EXCERPT PROVIDED →
=== Begin Enclosure ===

This manuscript speculates that riming in precipitating, mixed-phase clouds has a strong control on the deuterium excess (d-excess) of precipitation and could potentially explain spatial and temporal variations in paleoclimate records in ice cores, in addition to process-driven short term variability in d-excess in the present day. Relationships are first established between the deuterium excess of precipitation and fall speeds of ice-phase precipitation using both in situ measurements (with MASC) and radar retrievals of doppler velocity, with lower deuterium excess in precipitation with greater riming. These relationships seem to hold more broadly across regions, and the relationship between the doppler velocities above the melting layer with riming makes the connection between riming and d-excess. A potential mechanism for evaporative fractionation of partially-frozen droplets during the riming process is sketched out with some support from past literature. The manuscript claims that the riming effect on d-excess explains many of the d-excess signals seen in paleoclimate datasets.

=== End Enclosure ===

DATASET RECORDS →
=== Begin Enclosure ===

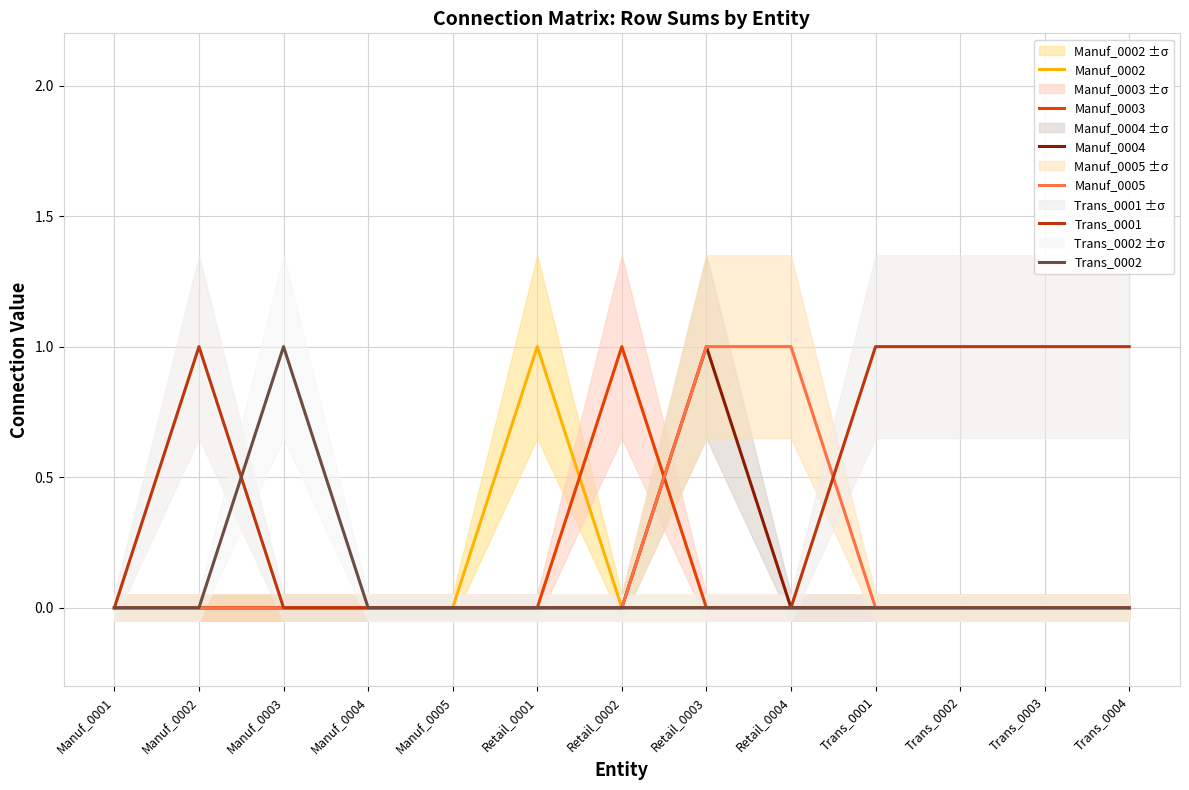

True or false: Trans_0002 and Manuf_0004 intersect in this chart.

False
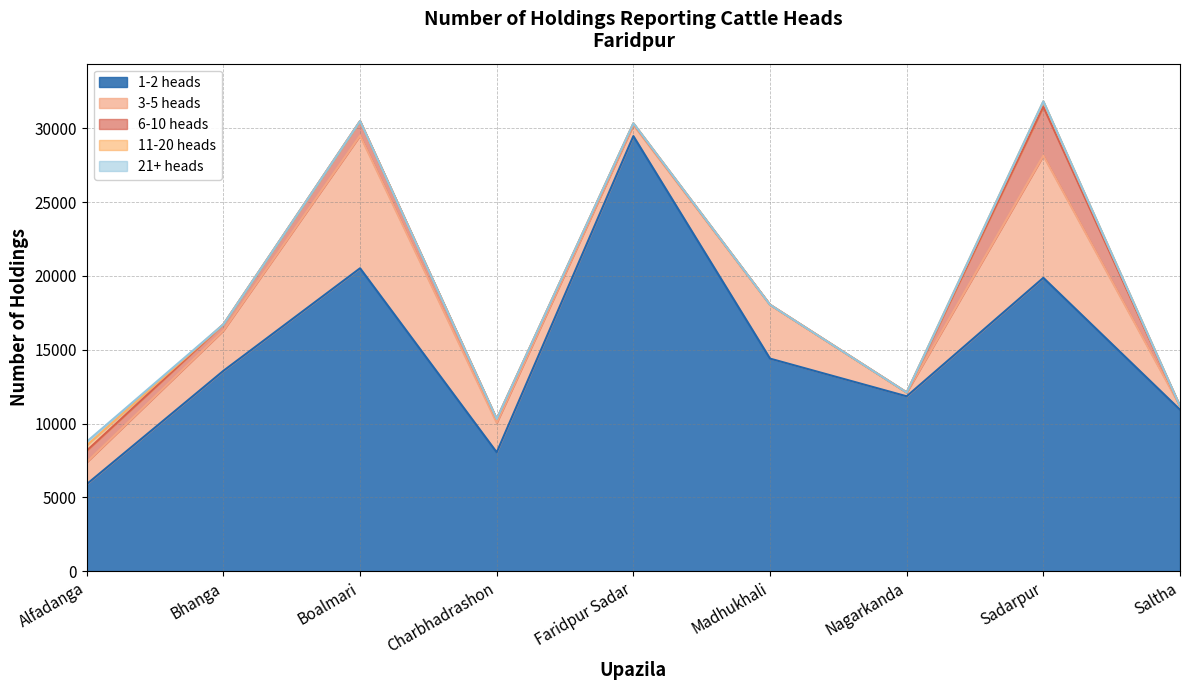

What is the label of the 3rd point from the right?

Nagarkanda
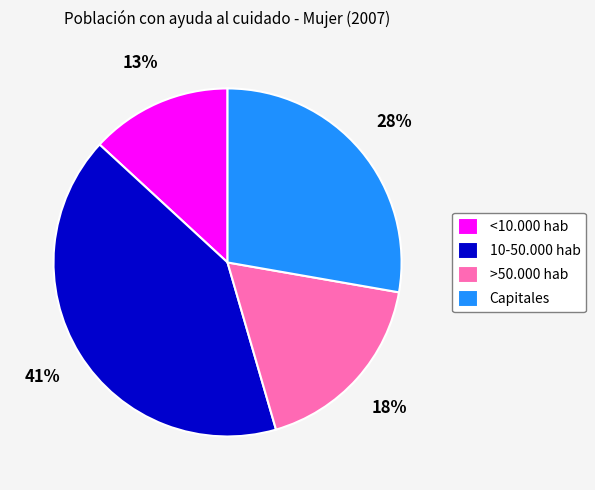

The 10-50.000 hab slice represents 41% of the pie. True or false?

True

=== End Enclosure ===

REQUIRED TASKS →
(1) According to the manuscript summary, how does the manuscript tie riming to the deuterium excess of precipitation? Answer in one to three sentences.
(2) List every variation or signal that the manuscript summary says the riming effect could explain.
(3) Write the next part of the manuscript summary on riming and deuterium excess, picking up right after its final sentence.

YOUR WRITTEN ANSWERS →
(1) It first relates the deuterium excess of precipitation to the fall speeds of ice-phase precipitation, using in situ MASC measurements and radar retrievals of doppler velocity. Greater riming goes with lower deuterium excess. The link between riming and doppler velocities above the melting layer then connects riming to deuterium excess.

(2)
- Spatial and temporal variations in paleoclimate records in ice cores
- Process-driven short-term variability in deuterium excess in the present day
- Many of the deuterium excess signals seen in paleoclimate datasets

(3)
Assessment: Major revisions
I find the manuscript provocative and interesting if speculative. This study presents empirical evidence for the fractionation effect of riming but spends little time enumerating/exploring other explanations for the trend, aside from rain evaporation. How much of the relationship between riming and precipitation d-excess comes from the differing isotopic composition of cloud liquid and precipitating ice? Riming presumably increases the precipitation efficiency so that more cloud liquid falls out as precipitation than in the absence of riming. How much would such an effect contribute to the riming d-excess relationship independent of any hypothesized evaporative fractionation of partially-frozen droplets? How much of the riming d-excess relationship might be explained by changes in the condensation temperature, relative humidity over ice during deposition, subcloud relative humidity during rain evaporation and/or changes in water vapor isotopic composition during the storms studied here?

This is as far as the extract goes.